- **Problems**
(1) In the passage on mystery as a means of control, which city did the priests of Chaldea move on to after wrecking their own country?
(2) Continue the passage on mystery as a means of control from its last sentence.

Now, one of the biggest control factors there is, is mystery. Mystery is a tremendous control factor. The presentation of a mystery can operate to enslave — just as the priests of Chaldea, having made a wreck out of their own country, moved on to Babylon and made a wreck out of it. This mystery they made out of everything was their control over the society. They knew how to plot the eclipses. They knew how to forecast and predict certain heavenly activities. And they knew that this simply depended upon natural law. So how did they use this? Hah! They said, "It's a big mystery, and we're doing it, and you bow down to this mud thing over here, and you're saved. And to prove it, there's going to be an eclipse at 10:32 next Sunday. And if you have not paid all of your dues into the church by that moment, we'll keep the sun covered up." What could people do but dig?

Так вот, один из самых мощных факторов контроля – это тайна. Тайна – это невероятный фактор контроля. Тайна может поработить... как это было в случае со священниками в Халдее: они превратили свою собственную страну в развалины, потом отправились в Вавилон и превратили в развалины его. Они контролировали общество, создавая тайну изо всего подряд. Они знали, как рассчитать время наступления затмения. Они знали, как предсказывать наступление определенных явлений, связанных с движением небесных тел. И они знали, что в основе всего этого лежат просто естественные законы. И как же они это использовали? Ха! Они говорили: «Это огромная тайна, и это делаем мы, а вы кланяйтесь вот этой штуковине из грязи, тогда вы будете спасены. И в подтверждение наших слов в следующее воскресенье в 10:32 произойдет затмение солнца. И если к этому моменту вы не заплатите церкви все, что должны, мы так и не откроем солнце». Что еще оставалось людям, как не изыскивать средства?

Science is looked upon, way back on the track almost in the Dark Ages now, as a sort of a savior. Science at one time was known as a sort of a savior thing — a wonderful thing which freed man. Because it dispelled the mysteries which had been carefully built up around these agreements which we call natural phenomena. Now here was science, and it came along and said, "These eclipses happen. And no set of priests anywhere can control an eclipse."

- **Entries provided**
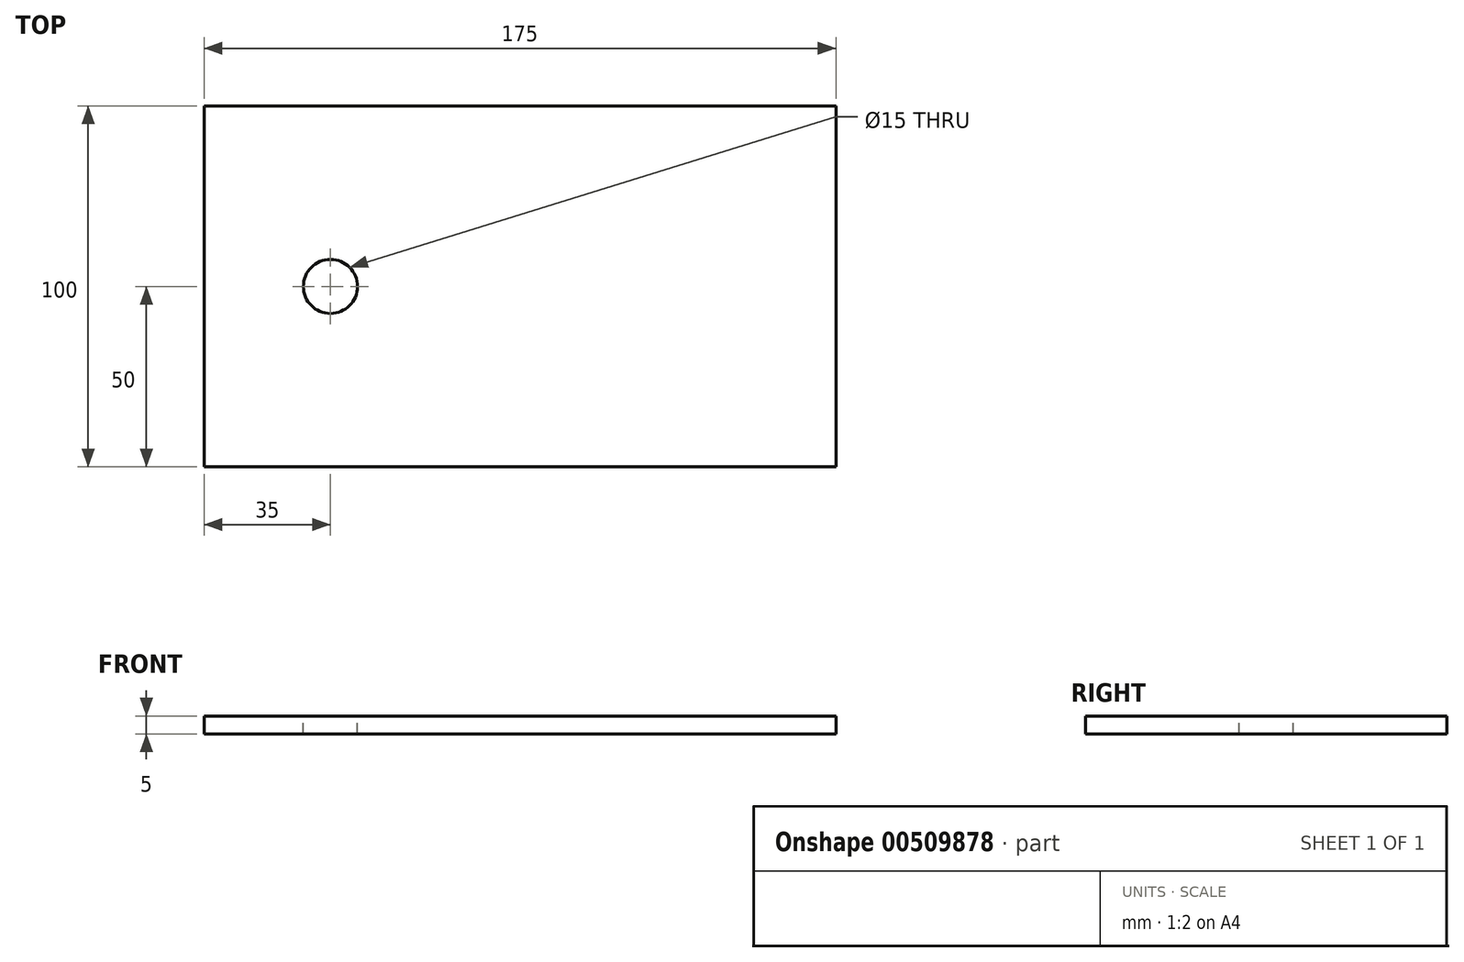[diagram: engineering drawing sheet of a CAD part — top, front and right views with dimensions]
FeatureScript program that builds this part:
annotation { "Feature Type Name" : "Feature", "Feature Type Description" : "" }
export const myFeature = defineFeature(function(context is Context, id is Id, definition is map)
    precondition{}
    {
        {
            var Q0;
            Q0=qCreatedBy(makeId("Top.planeOp"),FACE);
            var sketch = newSketch(context, id + "F0", { "sketchPlane" : qUnion([Q0])});
            skLineSegment(sketch, "E0.bottom", {"start": v(87.5, -50) * mm, "end": v(-87.5, -50) * mm});
            skLineSegment(sketch, "E0.top", {"start": v(87.5, 50) * mm, "end": v(-87.5, 50) * mm});
            skLineSegment(sketch, "E0.left", {"start": v(87.5, -50) * mm, "end": v(87.5, 50) * mm});
            skLineSegment(sketch, "E0.right", {"start": v(-87.5, -50) * mm, "end": v(-87.5, 50) * mm});
            skPoint(sketch, "E0.middle", {"position": v(0, 0) * mm});
            skSolve(sketch);
        }
        {
            var Q0;
            Q0=makeQuery(id+"F0.imprint","IMPRINT",FACE,{"disambiguationData":[TD([[makeQuery(id+"F0.imprint","IMPRINT",EDGE,{"derivedFrom":sQuery(id+"F0.wireOp",EDGE,"E0.bottom")}),-1.0]])]});
            extrude(context, id + "F1", {"entities" : qUnion([Q0]), "depth" : 5 * mm, "offsetDistance" : 25 * mm});
        }
        {
            var Q0;
            Q0=makeQuery(id+"F1.opExtrude","CAP_FACE",FACE,{"disambiguationData":[OSD([sQuery(id+"F0.wireOp",EDGE,"E0.bottom"),sQuery(id+"F0.wireOp",EDGE,"E0.top"),sQuery(id+"F0.wireOp",EDGE,"E0.left"),sQuery(id+"F0.wireOp",EDGE,"E0.right")])],"isStart":false});
            var sketch = newSketch(context, id + "F2", { "sketchPlane" : qUnion([Q0])});
            skCircle(sketch, "E1", {"center": v(-52.5, 0) * mm, "radius": 7.5 * mm});
            skSolve(sketch);
        }
        {
            var Q0;
            Q0=makeQuery(id+"F2.imprint","IMPRINT",FACE,{"disambiguationData":[TD([[makeQuery(id+"F2.imprint","IMPRINT",EDGE,{"derivedFrom":sQuery(id+"F2.wireOp",EDGE,"E1")}),1.0]])]});
            extrude(context, id + "F3", {"entities" : qUnion([Q0]), "operationType" : NewBodyOperationType.REMOVE, "oppositeDirection" : true, "depth" : 5 * mm, "offsetDistance" : 25 * mm});
        }
    });
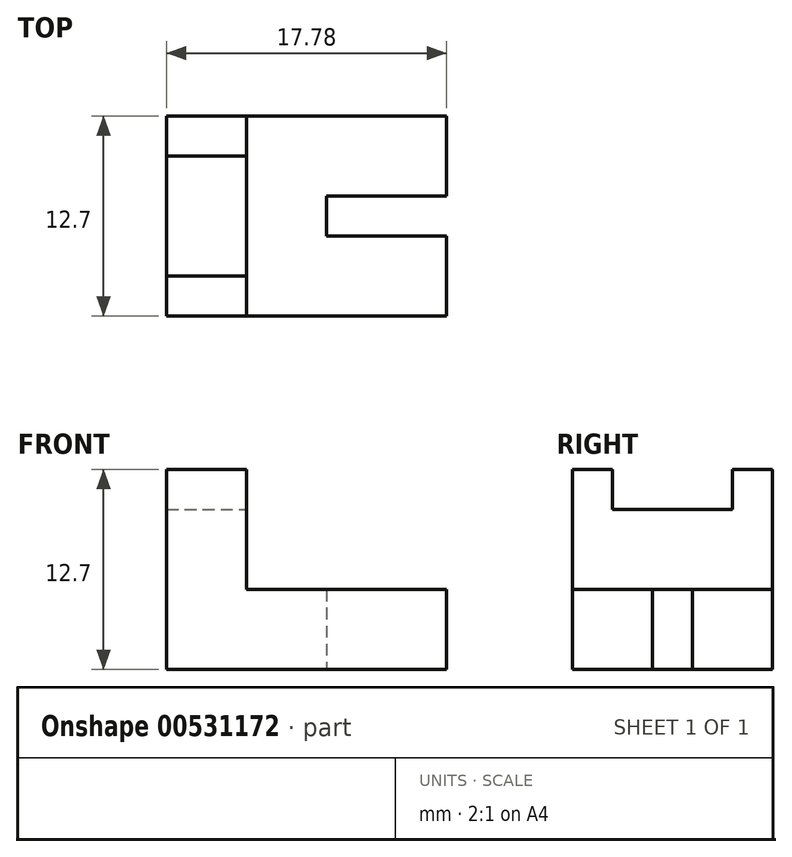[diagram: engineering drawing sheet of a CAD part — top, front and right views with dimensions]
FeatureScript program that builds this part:
annotation { "Feature Type Name" : "Feature", "Feature Type Description" : "" }
export const myFeature = defineFeature(function(context is Context, id is Id, definition is map)
    precondition{}
    {
        {
            var Q0;
            Q0=qCreatedBy(makeId("Front.planeOp"),FACE);
            var sketch = newSketch(context, id + "F0", { "sketchPlane" : qUnion([Q0])});
            skLineSegment(sketch, "E0", {"start": v(0, 0) * mm, "end": v(0, 12.7) * mm});
            skLineSegment(sketch, "E1", {"start": v(0, 12.7) * mm, "end": v(5.08, 12.7) * mm});
            skLineSegment(sketch, "E2", {"start": v(5.08, 12.7) * mm, "end": v(5.08, 5.08) * mm});
            skLineSegment(sketch, "E3", {"start": v(5.08, 5.08) * mm, "end": v(17.78, 5.08) * mm});
            skLineSegment(sketch, "E4", {"start": v(17.78, 5.08) * mm, "end": v(17.78, 0) * mm});
            skLineSegment(sketch, "E5", {"start": v(17.78, 0) * mm, "end": v(0, 0) * mm});
            skSolve(sketch);
        }
        {
            var Q0;
            Q0=makeQuery(id+"F0.imprint","IMPRINT",FACE,{"disambiguationData":[TD([[makeQuery(id+"F0.imprint","IMPRINT",EDGE,{"derivedFrom":sQuery(id+"F0.wireOp",EDGE,"E0")}),-1.0]])]});
            extrude(context, id + "F1", {"entities" : qUnion([Q0]), "depth" : 2.54 * mm, "offsetDistance" : 25.4 * mm});
        }
        {
            var Q0;
            Q0=makeQuery(id+"F1.opExtrude","CAP_FACE",FACE,{"disambiguationData":[OSD([sQuery(id+"F0.wireOp",EDGE,"E0"),sQuery(id+"F0.wireOp",EDGE,"E1"),sQuery(id+"F0.wireOp",EDGE,"E2"),sQuery(id+"F0.wireOp",EDGE,"E3"),sQuery(id+"F0.wireOp",EDGE,"E4"),sQuery(id+"F0.wireOp",EDGE,"E5")])],"isStart":true});
            var sketch = newSketch(context, id + "F2", { "sketchPlane" : qUnion([Q0])});
            skLineSegment(sketch, "E6", {"start": v(0, 0) * mm, "end": v(0, 10.16) * mm});
            skLineSegment(sketch, "E7", {"start": v(0, 10.16) * mm, "end": v(-5.08, 10.16) * mm});
            skLineSegment(sketch, "E8", {"start": v(-5.08, 10.16) * mm, "end": v(-5.08, 5.08) * mm});
            skLineSegment(sketch, "E9", {"start": v(-5.08, 5.08) * mm, "end": v(-17.78, 5.08) * mm});
            skLineSegment(sketch, "E10", {"start": v(-17.78, 5.08) * mm, "end": v(-17.78, 0) * mm});
            skLineSegment(sketch, "E11", {"start": v(-17.78, 0) * mm, "end": v(0, 0) * mm});
            skSolve(sketch);
        }
        {
            var Q0;
            Q0=makeQuery(id+"F2.imprint","IMPRINT",FACE,{"disambiguationData":[TD([[makeQuery(id+"F2.imprint","IMPRINT",EDGE,{"derivedFrom":sQuery(id+"F2.wireOp",EDGE,"E6")}),1.0]])]});
            extrude(context, id + "F3", {"entities" : qUnion([Q0]), "operationType" : NewBodyOperationType.ADD, "depth" : 2.54 * mm, "offsetDistance" : 25.4 * mm});
        }
        {
            var Q0;
            Q0=makeQuery(id+"F3.opExtrude","CAP_FACE",FACE,{"disambiguationData":[OSD([sQuery(id+"F2.wireOp",EDGE,"E6"),sQuery(id+"F2.wireOp",EDGE,"E7"),sQuery(id+"F2.wireOp",EDGE,"E8"),sQuery(id+"F2.wireOp",EDGE,"E9"),sQuery(id+"F2.wireOp",EDGE,"E10"),sQuery(id+"F2.wireOp",EDGE,"E11")])],"isStart":false});
            var sketch = newSketch(context, id + "F4", { "sketchPlane" : qUnion([Q0])});
            skLineSegment(sketch, "E12", {"start": v(0, 10.16) * mm, "end": v(-5.08, 10.16) * mm});
            skLineSegment(sketch, "E13", {"start": v(-5.08, 10.16) * mm, "end": v(-5.08, 5.08) * mm});
            skLineSegment(sketch, "E14", {"start": v(-5.08, 5.08) * mm, "end": v(-10.16, 5.08) * mm});
            skLineSegment(sketch, "E15", {"start": v(-10.16, 5.08) * mm, "end": v(-10.16, 0) * mm});
            skLineSegment(sketch, "E16", {"start": v(-10.16, 0) * mm, "end": v(0, 0) * mm});
            skLineSegment(sketch, "E17", {"start": v(0, 0) * mm, "end": v(0, 10.16) * mm});
            skSolve(sketch);
        }
        {
            var Q0;
            Q0=makeQuery(id+"F4.imprint","IMPRINT",FACE,{"disambiguationData":[TD([[makeQuery(id+"F4.imprint","IMPRINT",EDGE,{"derivedFrom":sQuery(id+"F4.wireOp",EDGE,"E12")}),1.0]])]});
            extrude(context, id + "F5", {"entities" : qUnion([Q0]), "operationType" : NewBodyOperationType.ADD, "depth" : 2.54 * mm, "offsetDistance" : 25.4 * mm});
        }
        {
            var Q0;
            Q0=makeQuery(id+"F5.opExtrude","CAP_FACE",FACE,{"disambiguationData":[OSD([sQuery(id+"F4.wireOp",EDGE,"E12"),sQuery(id+"F4.wireOp",EDGE,"E13"),sQuery(id+"F4.wireOp",EDGE,"E14"),sQuery(id+"F4.wireOp",EDGE,"E15"),sQuery(id+"F4.wireOp",EDGE,"E16"),sQuery(id+"F4.wireOp",EDGE,"E17")])],"isStart":false});
            var sketch = newSketch(context, id + "F6", { "sketchPlane" : qUnion([Q0])});
            skLineSegment(sketch, "E18", {"start": v(0, 0) * mm, "end": v(-17.78, 0) * mm});
            skLineSegment(sketch, "E19", {"start": v(-17.78, 0) * mm, "end": v(-17.78, 5.08) * mm});
            skLineSegment(sketch, "E20", {"start": v(-17.78, 5.08) * mm, "end": v(-5.08, 5.08) * mm});
            skLineSegment(sketch, "E21", {"start": v(-5.08, 5.08) * mm, "end": v(-5.08, 10.16) * mm});
            skLineSegment(sketch, "E22", {"start": v(-5.08, 10.16) * mm, "end": v(0, 10.16) * mm});
            skLineSegment(sketch, "E23", {"start": v(0, 10.16) * mm, "end": v(0, 0) * mm});
            skSolve(sketch);
        }
        {
            var Q0;
            Q0 = qSketchRegion(id + "F6", true);
            extrude(context, id + "F7", {"entities" : qUnion([Q0]), "operationType" : NewBodyOperationType.ADD, "depth" : 2.54 * mm, "offsetDistance" : 25.4 * mm});
        }
        {
            var Q0;
            Q0=makeQuery(id+"F7.opExtrude","CAP_FACE",FACE,{"disambiguationData":[OSD([sQuery(id+"F6.wireOp",EDGE,"E18"),sQuery(id+"F6.wireOp",EDGE,"E19"),sQuery(id+"F6.wireOp",EDGE,"E20"),sQuery(id+"F6.wireOp",EDGE,"E21"),sQuery(id+"F6.wireOp",EDGE,"E22"),sQuery(id+"F6.wireOp",EDGE,"E23")])],"isStart":false});
            var sketch = newSketch(context, id + "F8", { "sketchPlane" : qUnion([Q0])});
            skLineSegment(sketch, "E24", {"start": v(0, 0) * mm, "end": v(0, 12.7) * mm});
            skPoint(sketch, "E24.endSnap0", {"position": v(0, 5.08) * mm});
            skLineSegment(sketch, "E25", {"start": v(0, 12.7) * mm, "end": v(-5.08, 12.7) * mm});
            skLineSegment(sketch, "E26", {"start": v(-5.08, 12.7) * mm, "end": v(-5.08, 5.08) * mm});
            skLineSegment(sketch, "E27", {"start": v(-5.08, 5.08) * mm, "end": v(-17.78, 5.08) * mm});
            skLineSegment(sketch, "E28", {"start": v(-17.78, 5.08) * mm, "end": v(-17.78, 0) * mm});
            skLineSegment(sketch, "E29", {"start": v(-17.78, 0) * mm, "end": v(0, 0) * mm});
            skSolve(sketch);
        }
        {
            var Q0;
            Q0 = qSketchRegion(id + "F8", true);
            extrude(context, id + "F9", {"entities" : qUnion([Q0]), "operationType" : NewBodyOperationType.ADD, "depth" : 2.54 * mm, "offsetDistance" : 25.4 * mm});
        }
    });
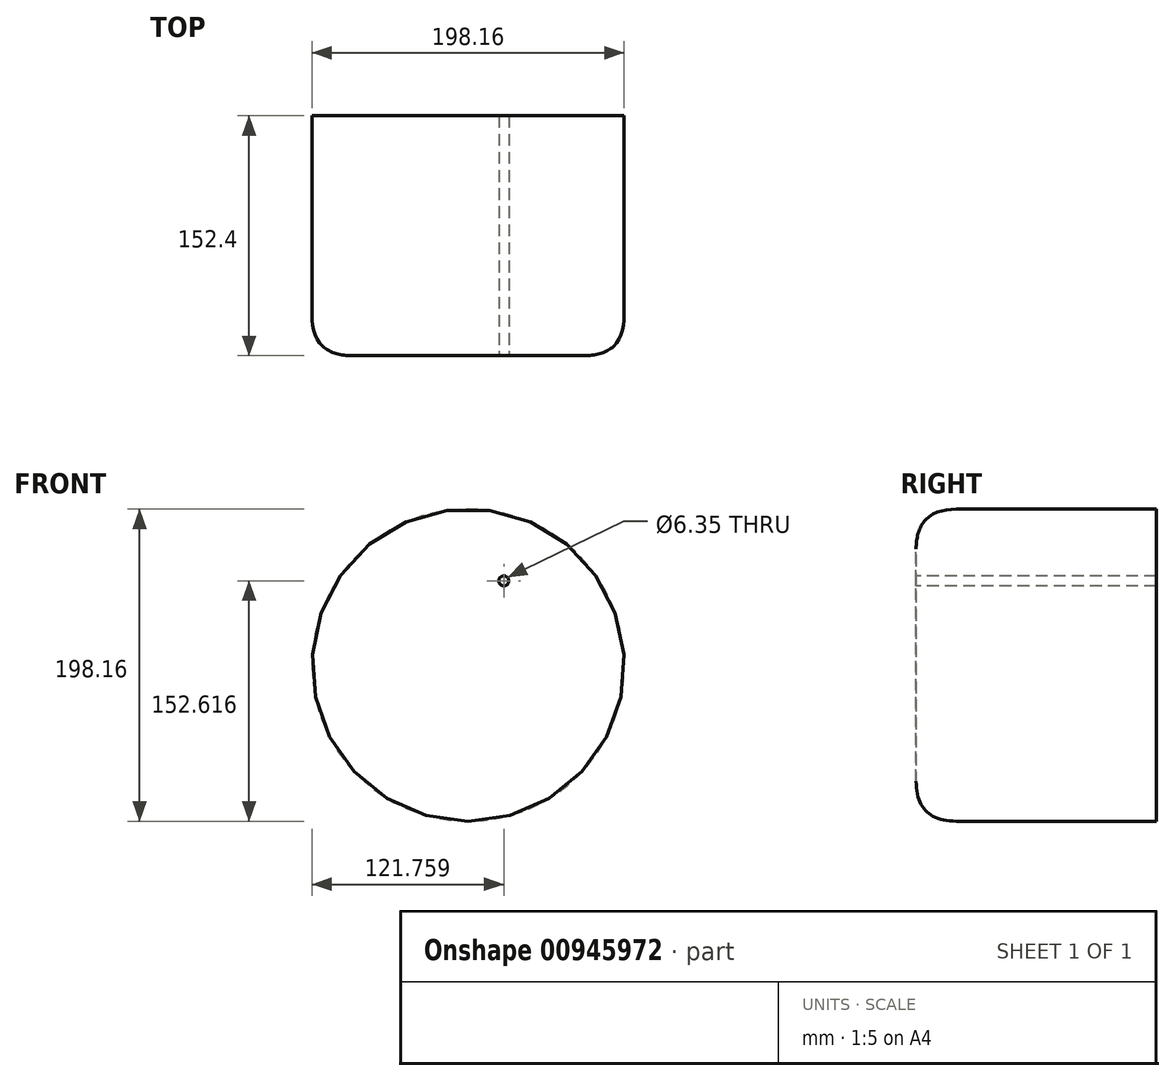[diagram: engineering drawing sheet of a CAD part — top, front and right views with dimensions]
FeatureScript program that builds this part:
annotation { "Feature Type Name" : "Feature", "Feature Type Description" : "" }
export const myFeature = defineFeature(function(context is Context, id is Id, definition is map)
    precondition{}
    {
        {
            var Q0;
            Q0=qCreatedBy(makeId("Front.planeOp"),FACE);
            var sketch = newSketch(context, id + "F0", { "sketchPlane" : qUnion([Q0])});
            skCircle(sketch, "E0", {"center": v(0, 0) * mm, "radius": 99.08 * mm});
            skSolve(sketch);
        }
        {
            var Q0;
            Q0 = qSketchRegion(id + "F0", true);
            extrude(context, id + "F1", {"entities" : qUnion([Q0]), "depth" : 152.4 * mm, "offsetDistance" : 25.4 * mm});
        }
        {
            var Q0;
            Q0=makeQuery(id+"F1.opExtrude","CAP_FACE",FACE,{"disambiguationData":[OSD([sQuery(id+"F0.wireOp",EDGE,"E0")])],"isStart":false});
            var sketch = newSketch(context, id + "F2", { "sketchPlane" : qUnion([Q0])});
            skPoint(sketch, "E1", {"position": v(22.11, 21.69) * mm});
            skPoint(sketch, "E2", {"position": v(22.68, 53.54) * mm});
            skSolve(sketch);
        }
        {
            var Q0;
            Q0=sQuery(id+"F2.wireOp",VERTEX,"E2");
            var Q1;
            Q1=makeQuery(id+"F1.opExtrude","SWEPT_BODY",BODY,{"disambiguationData":[OSD([sQuery(id+"F0.wireOp",EDGE,"E0")])]});
            hole(context, id + "F3", {"style" : HoleStyle.SIMPLE, "endStyle" : HoleEndStyle.THROUGH, "holeDiameter" : 6.35 * mm, "majorDiameter" : 6.35 * mm, "isTappedThrough" : true, "tappedDepth" : 12.7 * mm, "tapClearance" : 3, "locations" : qUnion([Q0]), "scope" : qUnion([Q1])});
        }
        {
            var Q0;
            Q0=makeQuery(id+"F1.opExtrude","CAP_EDGE",EDGE,{"disambiguationData":[OSD([sQuery(id+"F0.wireOp",EDGE,"E0")])],"isStart":false});
            fillet(context, id + "F4", {"entities" : qUnion([Q0]), "radius" : 25.4 * mm, "tangentPropagation" : true, "rho" : 0.5, "crossSection" : FilletCrossSection.CONIC, "allowEdgeOverflow" : false});
        }
    });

- **Responses to the tasks**
(1) Babylon.

(2)
Далеко позади на траке, почти в средние века, на науку смотрели как на своего рода спасение. Одно время наука считалась своего рода спасением... восхитительной вещью, которая освобождала человека. Ведь она развеяла тайны, которыми так старательно окутывались все эти соглашения, известные как явления природы. И вот появилась наука, она пришла и сказала: «Эти затмения солнца случаются. И никакие священники не могут их контролировать».

And people said, "Hey, what do you know? I don't have to dig up anymore." And they were very thankful that science came along and pointed this fact out to them. Although it's just a little bit confusing to me why a couple of guys down at the crossroads, while sitting there on the store porch, didn't notice that the eclipse always "uneclipsed." That seems a little bit stretching it somewhat. Seems to me like people would have noticed this as time went on, that the exact incantation and prayer had very, very little to do with the eclipse of the sun or the moon. But they evidently didn't. A bunch of men came along as scientists and they made nothing out of these mysteries by demonstrating again that they were natural laws. This was a very; very, very fine thing. But science itself bade fair to go into the depths and darknesses of mystery as time went on.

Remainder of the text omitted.